Lettre à Alain F.

Cher Alain, je vais donner ici suite à ton article paru dans le journal « L’Humanité » – où tu faisais part de tes réflexions de metteur en scène et de comédien sur « Exhibit B », une œuvre du Sud-Africain Brett Bailey, cette installation qui reproduit un zoo humain avec des acteurs noirs muets mis en cage. Ce spectacle, en représentation à Paris, a provoqué des manifestations hostiles de la part de la communauté noire.

J’ai vu « Exhibit B ». Et je me range à ton avis. Il n’est pas question d’en appeler à sa censure. Comme tu l’as si bien dit, « censurer c’est donner raison à toute censure ». Il n’empêche qu’avec « Exhibit B » Brett Bailey nous ressert du connu à la louche, des plâtrées de stéréotypes. Les Noirs ne lui en demandent pas tant. De l’inconnu, de l’inattendu, et même de l’étonnement… de la lumière, hurlent-ils depuis six siècles.
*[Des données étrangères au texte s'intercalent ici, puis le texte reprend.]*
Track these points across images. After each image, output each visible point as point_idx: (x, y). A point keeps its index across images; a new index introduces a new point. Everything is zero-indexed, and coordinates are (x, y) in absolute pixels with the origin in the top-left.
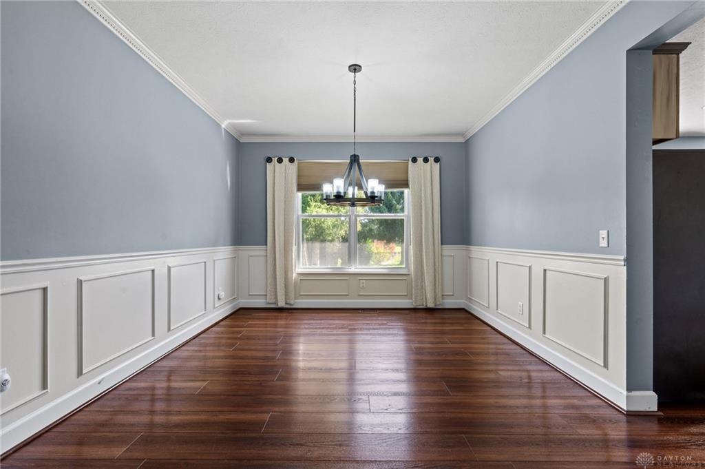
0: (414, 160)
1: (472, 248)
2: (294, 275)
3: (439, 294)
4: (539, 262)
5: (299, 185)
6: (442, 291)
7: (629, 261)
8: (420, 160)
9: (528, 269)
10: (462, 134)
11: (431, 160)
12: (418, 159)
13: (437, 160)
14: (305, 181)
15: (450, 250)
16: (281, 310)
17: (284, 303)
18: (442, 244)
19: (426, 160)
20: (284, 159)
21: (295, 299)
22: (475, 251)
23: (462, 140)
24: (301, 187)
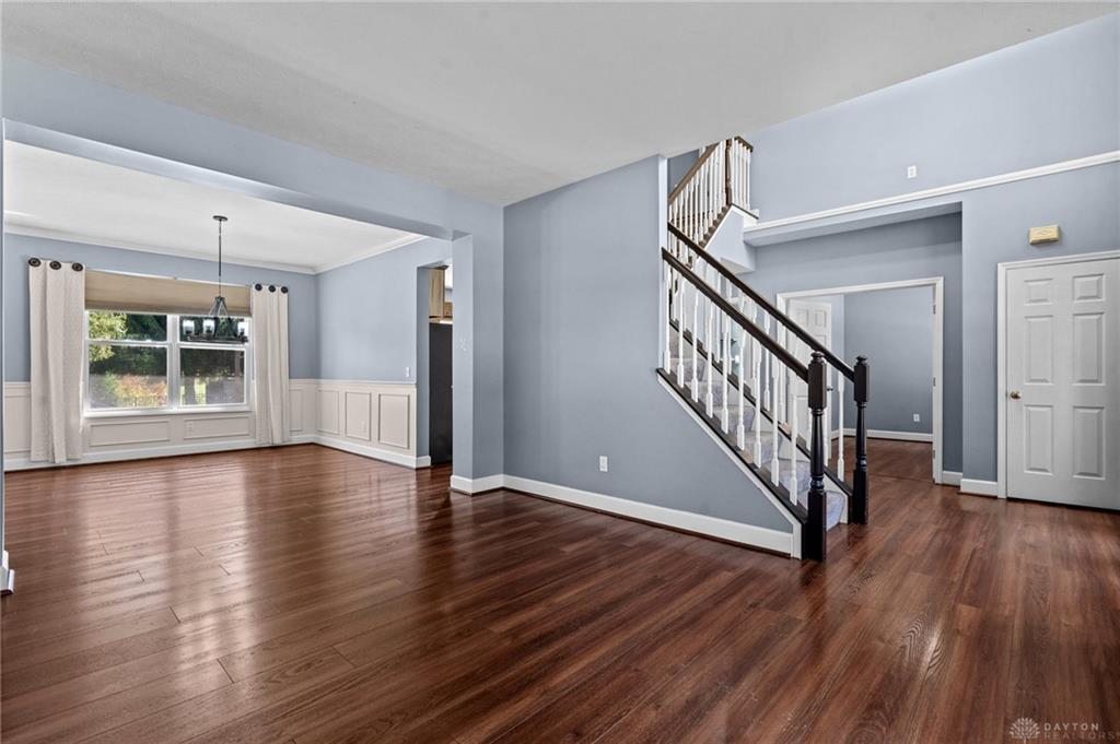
0: (259, 287)
1: (323, 381)
2: (82, 421)
3: (287, 430)
4: (376, 390)
5: (86, 301)
6: (291, 426)
7: (418, 385)
8: (265, 288)
9: (368, 396)
10: (312, 268)
11: (278, 289)
12: (264, 287)
13: (285, 290)
14: (97, 296)
15: (301, 385)
16: (56, 469)
17: (65, 458)
18: (290, 378)
19: (272, 289)
20: (62, 264)
21: (84, 451)
22: (325, 384)
23: (313, 273)
24: (89, 304)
L’œuvre d’art non plus ne peut se satisfaire que du connu. Toute œuvre d’art exige de l’inconnu, de l’invisible. Comme dit Paul Klee, « L’art ne restitue pas le visible, il rend visible ».

Que seraient le visible sans l’invisible, le plein sans le vide et Antigone sans Créon ? Elle croupirait sûrement d’ennui, à torcher sa ribambelle au fond d’une impasse. Chose impossible, bien sûr. Sans Créon, Antigone ne serait pas, tout simplement. Non, il n’est pas d’œuvre d’art qui puisse faire l’impasse du plein et du vide, de l’ombre et de la lumière, de la victime et du bourreau… En somme du rythme, du jeu.

Jouer c’est aller de l’un à l’autre, du connu à l’inconnu. Et si l’autre, l’inconnu, est ce qui nous ouvre à l’infini et à la fiction, l’autre est surtout et d’abord la limite. Et dès lors qu’on franchit cette limite, on prend un risque. En somme, l’autre, c’est le risque et le lieu où s’exerce le jeu.

Ainsi il n’est pas de jeu sans limite, sans altérité – qui fonde toute liberté. Et la pornographie supposant toute absence de jeu, car ne comprenant pas de limite, il apparaît clairement qu’avec « Exhibit B », de Brett Bailey, soutenu avec les deniers publics, nous nous trouvons bien face à une œuvre pornographique, totalitariste – où régneraient le tout visible, le tout connu, l’absence de rythme. Et nous voilà définitivement largués à des distances de l’œuvre d’art.